Note: Amarillo Slim had to have surgery this week, so his visit to Houston has been postponed. His reading in Houston will be rescheduled. We'll keep you posted.

Talk about an extraordinary life. Amarillo Slim, considered the best gambler on earth, won $300,000 off Willie Nelson in a game of dominoes and $2 million off Larry Flynt in a game of poker. He also beat Minnesota Fats playing pool with a broom, Evel Knievel playing golf with a carpenter's hammer and Bobby Riggs playing Ping-Pong with a skillet. Slim has been inducted into five gambling halls of fame. No one else is in more than two.

Slim will be stopping in Houston this weekend to read from his new book, Amarillo Slim in a World Full of Fat People: The Memoirs of the Greatest Gambler Who Ever Lived, which he wrote with Greg Dinkin. The book's title may sound immodest, but Slim himself is all understatement. "It's about some of my experiences in life," he says. "Most of them were a little bit unusual."

You won't glean many of Slim's tricks from the memoir (if that's what you want, read Play Poker to Win, which he wrote after winning the World Series of Poker in 1972). In his new book, Slim dishes out all his stories, which include being kidnapped in Colombia, riding a camel through the fanciest casino in Marrakech and taking a five-day rafting trip in subzero weather. "Everything I wanted to do I've already done," says the 74-year-old gambler, who still lives in Amarillo, "so it's smooth sailing from here."

But that doesn't mean Slim's cashed in his chips for the last time. "I'm playing a poker game right now," he said from Las Vegas in a recent phone conversation. "Have you ever seen $8 million in cash? That's a stash." He was playing Texas Hold 'Em at the World Series of Poker.

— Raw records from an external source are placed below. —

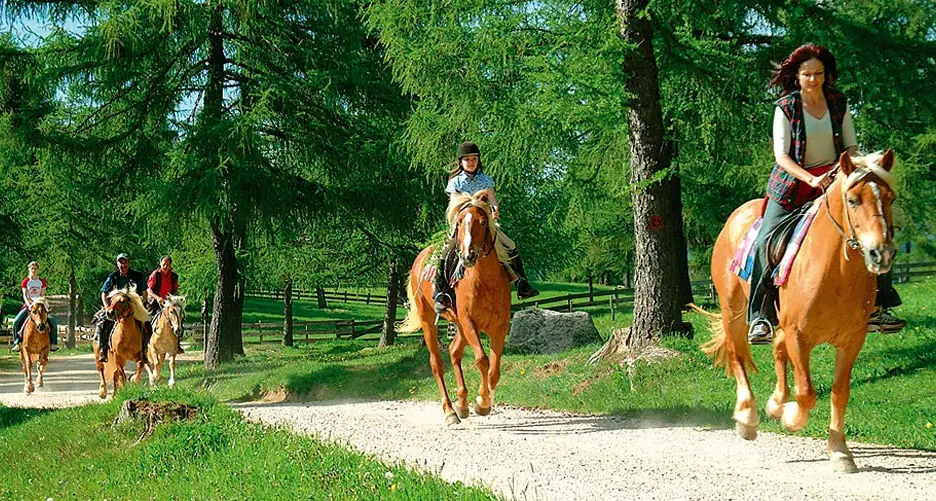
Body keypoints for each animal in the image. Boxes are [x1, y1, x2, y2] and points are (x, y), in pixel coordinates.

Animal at [399, 189, 512, 425]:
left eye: (482, 222)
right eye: (459, 222)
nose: (468, 256)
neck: (485, 281)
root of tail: (420, 259)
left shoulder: (499, 327)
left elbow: (494, 370)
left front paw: (482, 400)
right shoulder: (470, 323)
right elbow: (482, 360)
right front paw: (482, 403)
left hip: (459, 326)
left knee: (453, 352)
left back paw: (461, 405)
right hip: (430, 321)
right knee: (437, 364)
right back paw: (450, 411)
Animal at [703, 150, 896, 473]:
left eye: (890, 197)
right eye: (853, 200)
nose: (880, 253)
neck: (837, 272)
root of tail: (737, 216)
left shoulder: (852, 340)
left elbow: (839, 392)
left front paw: (840, 451)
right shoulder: (798, 335)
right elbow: (806, 393)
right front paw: (791, 418)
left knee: (777, 350)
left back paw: (774, 402)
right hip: (733, 310)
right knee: (737, 353)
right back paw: (748, 417)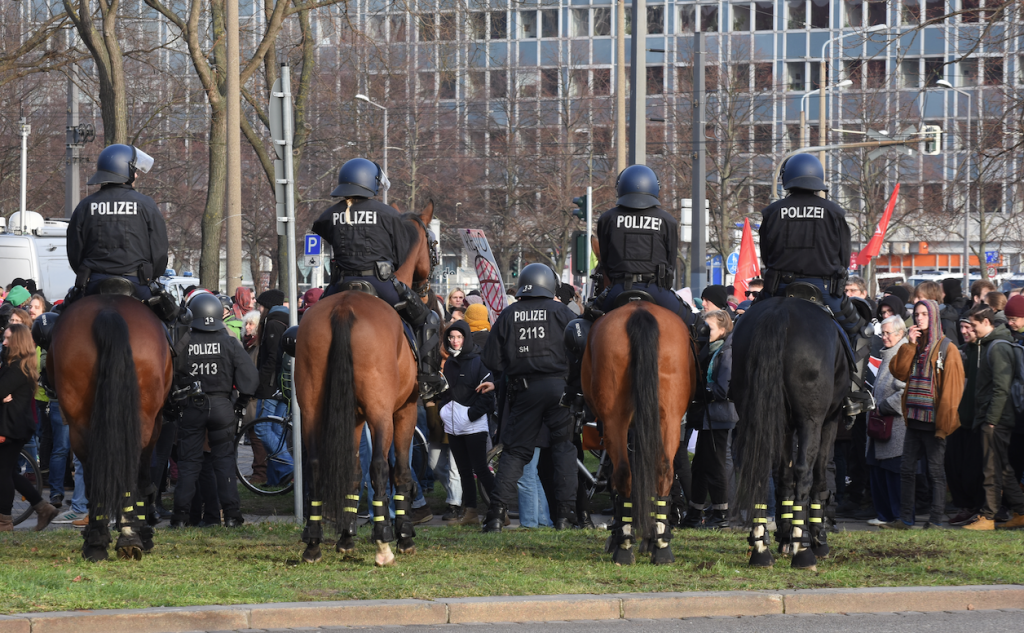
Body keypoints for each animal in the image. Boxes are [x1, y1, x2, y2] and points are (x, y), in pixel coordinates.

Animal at [48, 292, 171, 561]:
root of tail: (109, 311)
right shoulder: (156, 424)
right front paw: (143, 532)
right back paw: (127, 537)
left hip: (79, 424)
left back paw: (97, 541)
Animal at [296, 200, 440, 561]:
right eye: (432, 245)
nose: (426, 290)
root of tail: (344, 308)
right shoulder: (404, 410)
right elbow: (399, 470)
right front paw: (404, 534)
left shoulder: (353, 417)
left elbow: (350, 470)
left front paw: (346, 537)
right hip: (381, 412)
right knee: (379, 467)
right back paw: (384, 542)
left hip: (313, 409)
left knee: (319, 463)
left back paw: (314, 541)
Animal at [581, 241, 700, 561]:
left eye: (595, 277)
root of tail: (639, 309)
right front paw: (649, 534)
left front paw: (624, 531)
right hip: (668, 416)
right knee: (663, 468)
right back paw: (661, 545)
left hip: (614, 419)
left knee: (623, 472)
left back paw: (622, 547)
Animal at [737, 294, 847, 565]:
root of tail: (781, 310)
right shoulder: (829, 420)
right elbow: (819, 474)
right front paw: (816, 538)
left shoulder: (784, 426)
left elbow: (783, 476)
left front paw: (784, 536)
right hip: (811, 420)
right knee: (805, 471)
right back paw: (803, 550)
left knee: (761, 468)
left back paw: (761, 547)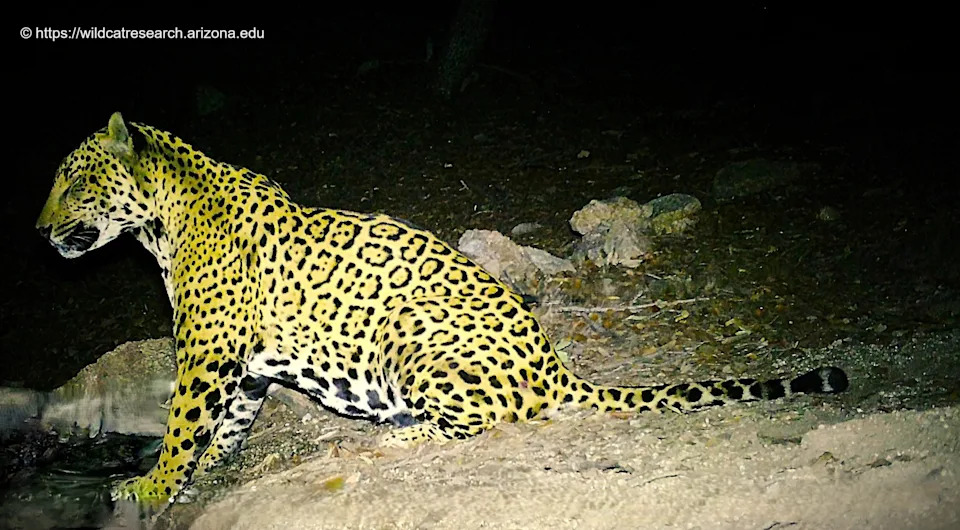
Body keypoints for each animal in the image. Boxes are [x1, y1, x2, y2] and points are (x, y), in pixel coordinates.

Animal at [35, 112, 849, 506]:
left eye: (74, 183)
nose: (39, 231)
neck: (161, 224)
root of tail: (558, 366)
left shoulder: (205, 355)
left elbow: (179, 431)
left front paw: (149, 486)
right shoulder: (244, 364)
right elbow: (227, 428)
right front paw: (204, 475)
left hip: (411, 329)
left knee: (480, 421)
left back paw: (396, 433)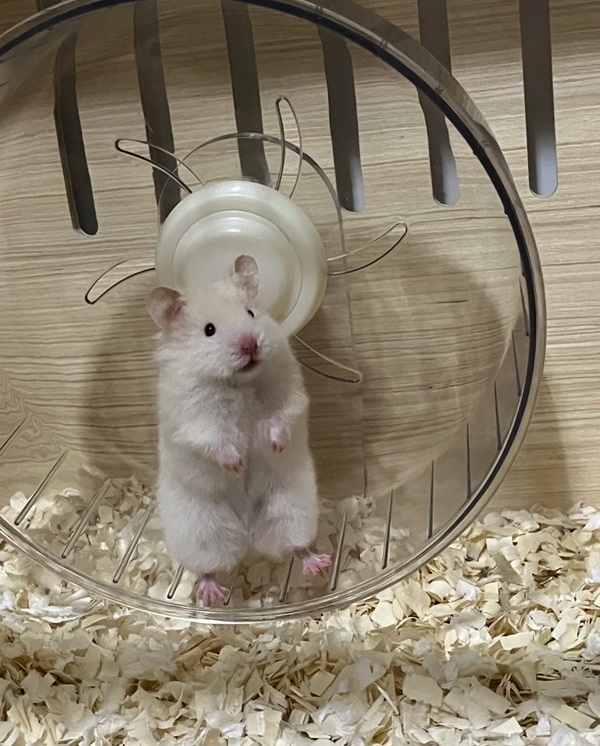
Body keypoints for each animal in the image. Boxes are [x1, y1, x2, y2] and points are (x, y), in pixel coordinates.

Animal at [147, 254, 331, 606]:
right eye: (209, 330)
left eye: (250, 313)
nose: (250, 344)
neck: (239, 383)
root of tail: (248, 536)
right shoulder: (194, 420)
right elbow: (215, 440)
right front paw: (237, 464)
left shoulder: (290, 394)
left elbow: (282, 417)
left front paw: (276, 446)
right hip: (201, 529)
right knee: (209, 565)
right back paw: (211, 594)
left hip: (291, 507)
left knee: (295, 545)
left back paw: (319, 563)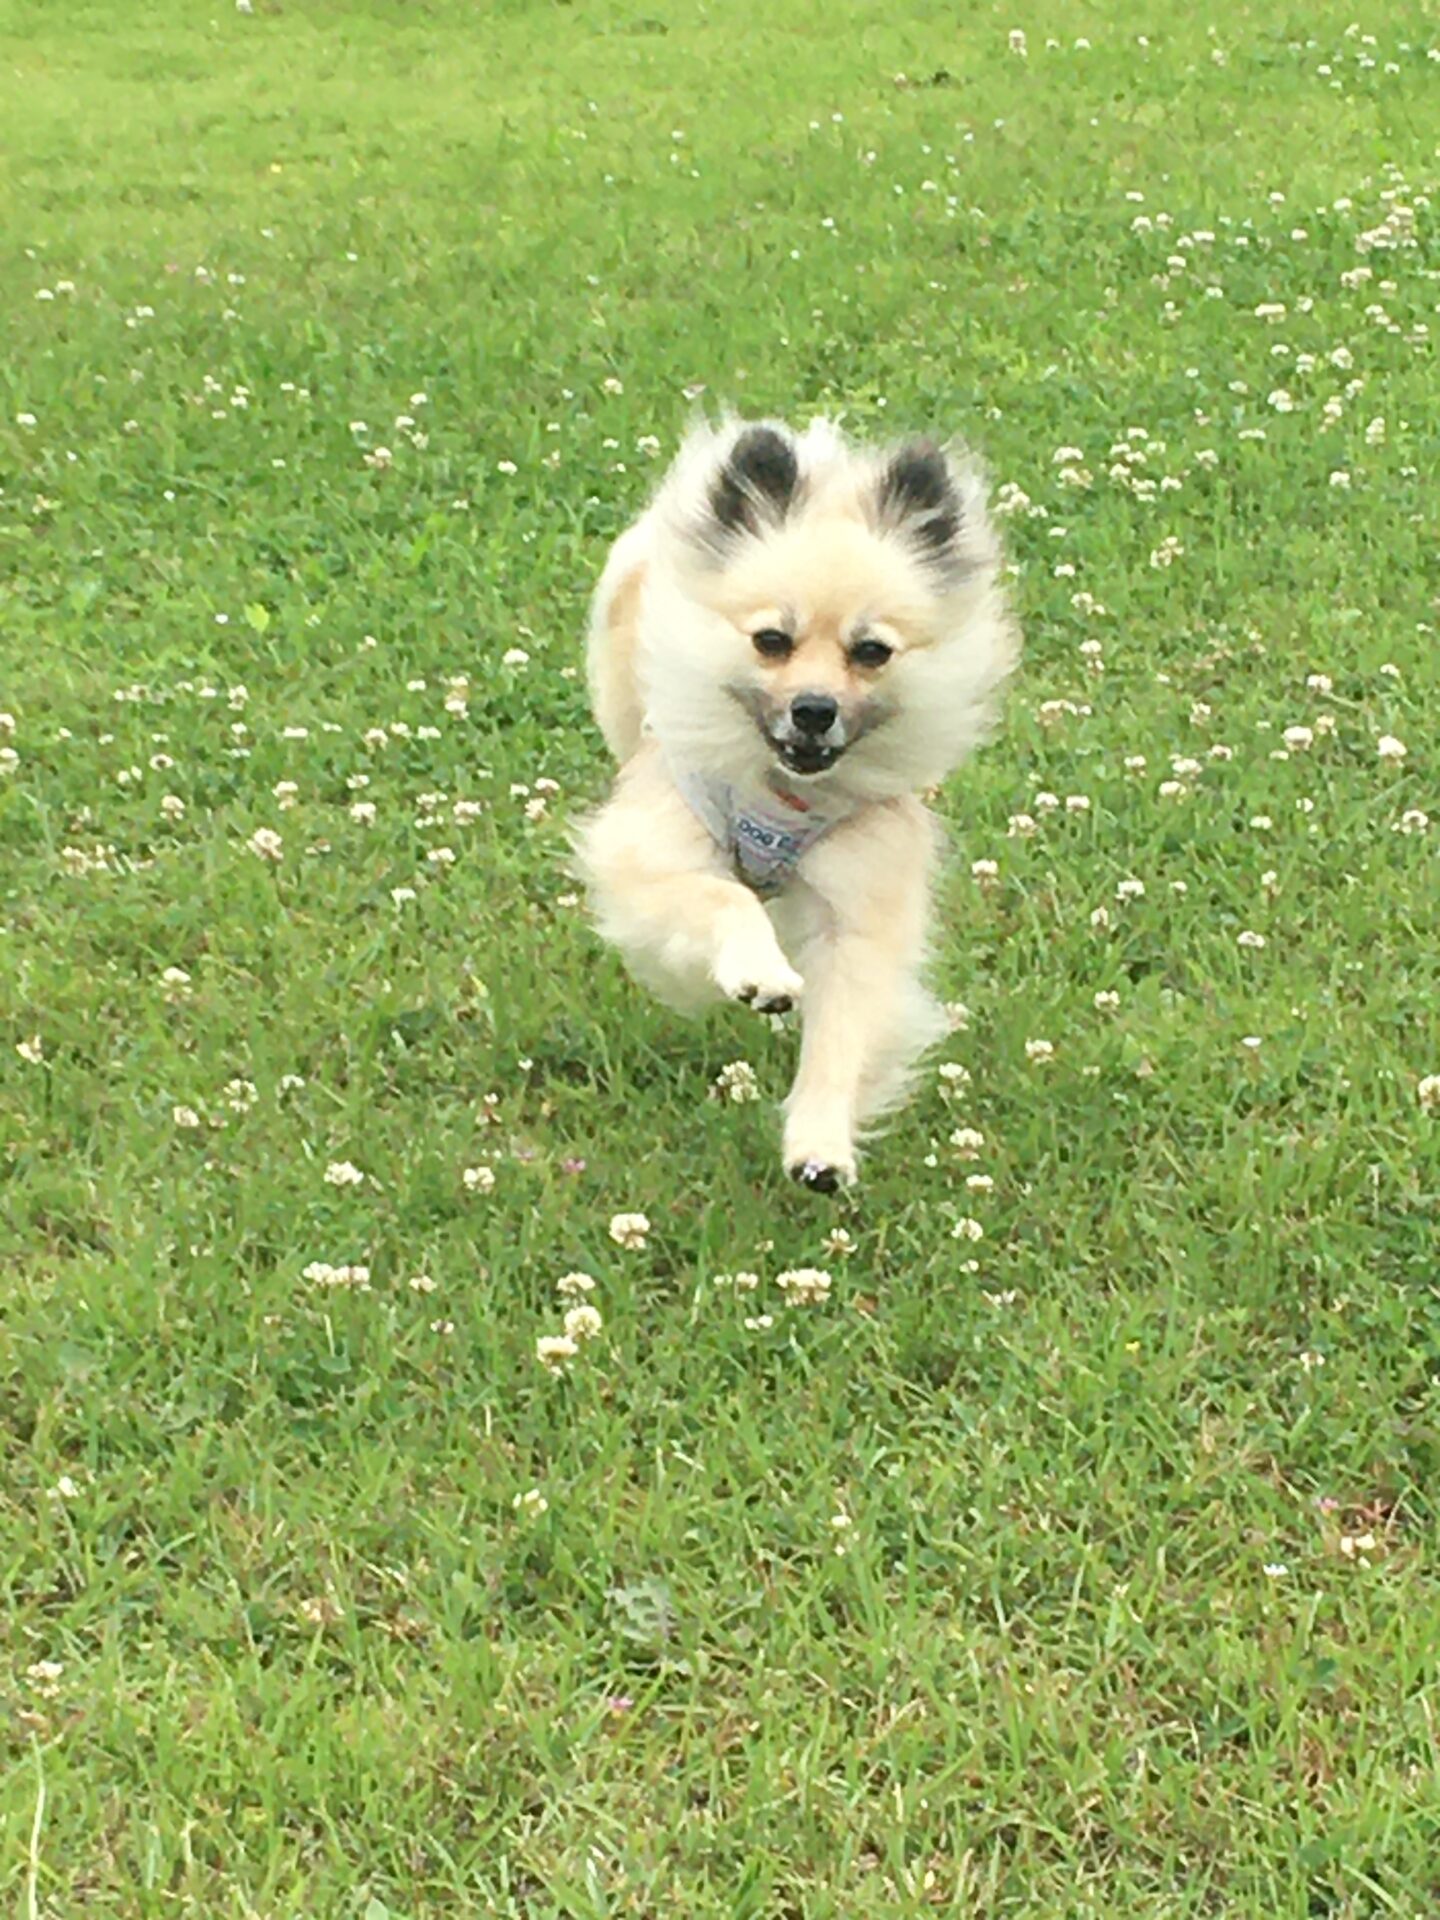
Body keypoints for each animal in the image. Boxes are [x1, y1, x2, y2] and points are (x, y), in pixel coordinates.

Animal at [575, 416, 1018, 1192]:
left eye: (871, 652)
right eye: (771, 641)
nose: (814, 710)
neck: (783, 792)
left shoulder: (859, 911)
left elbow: (841, 1036)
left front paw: (820, 1142)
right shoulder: (649, 859)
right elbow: (722, 898)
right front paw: (758, 973)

Though Slim's made a fortune gambling, he doesn't consider himself especially lucky. "I think that you make your own luck," he says. "At the end of the year, everybody gets the same amount."

So anybody can pursue a career in gambling? Hell, no, says Slim. If he met a kid looking to follow in his footsteps, he'd "tell him to go get him a commercial driver's license and drive a dump truck or something."